Isotope 217° – The Unstable Molecule (1997) review

June 7, 2015

Isotope 217° – The Unstable Molecule (1997) review

Isotope 217° – The Unstable Molecule (Thrill Jockey, 1997) 
Beginning as a side project for Rob Mazurek, and incorporating the likes of the legendary Jeff Parker, along with Dan Bitney and John Merndon [both of the art jazz band Tortoise], Isotope 217° developed into a full blown quirky little band who create music that’s not quiet space rock, and certainly not straight ahead jazz … being more a collage of material and sounds, with each album loosely strung together under the banner of a particular theme; though to be honest, one could certainly take any track from any album, and insert it into any other album, and it would work flawlessly.

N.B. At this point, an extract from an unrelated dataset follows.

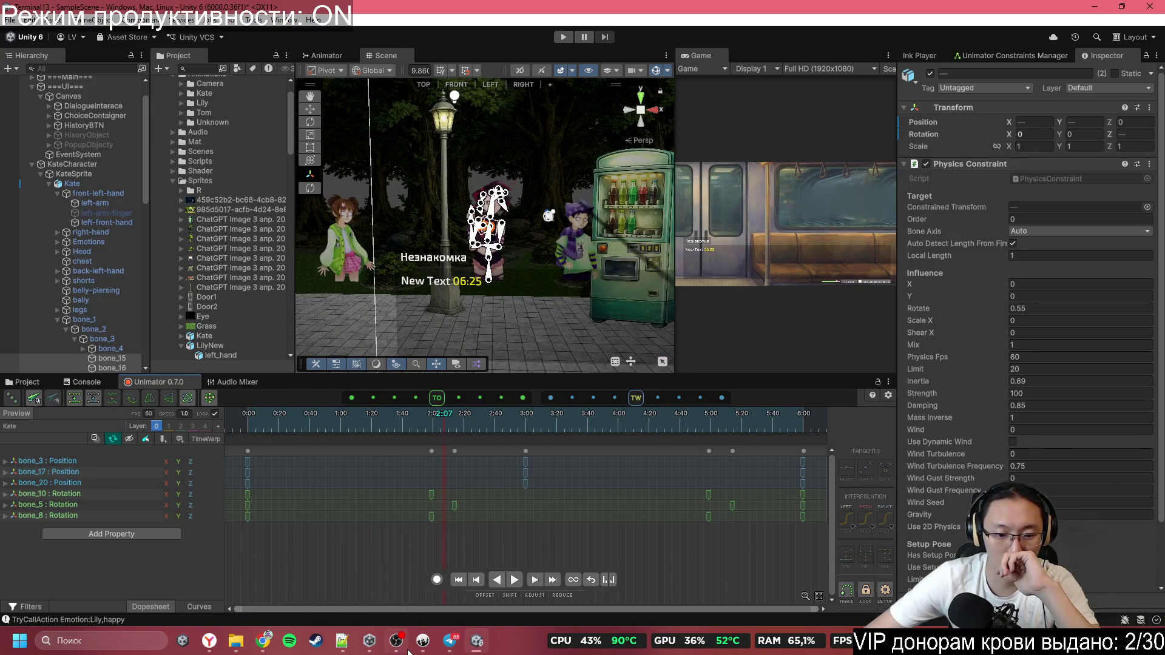
# Scroll through the Terminal13 script in Inky past the energy-drink lines 444–452
pyautogui.click(423, 642)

Even with their warm introspective experimentations with both sound and space, Isotope 217° produce a very lo-fi atmospheric adventure with an assortment of instruments, creating a solid body of work, that must be appreciated as a bridge between two or three genres that sparkle with a post-rock structure, exploring the world of jazz fusion, while opening the door to the next level of jazz.  Their other releases, Who Stole The I Walkman? and Utonian Automatic are equally as delicious, though their constant perfunctory aversion to the post-rock scene, will no doubt keep them from being tied too closely with this Chicago based musical outcropping.

There’s no way I would attempt to convince you that this music is not challenging … it is, and like anything else that requires a bit of thought and intelligence, the rewards are there for the taking, or in this case, the listening.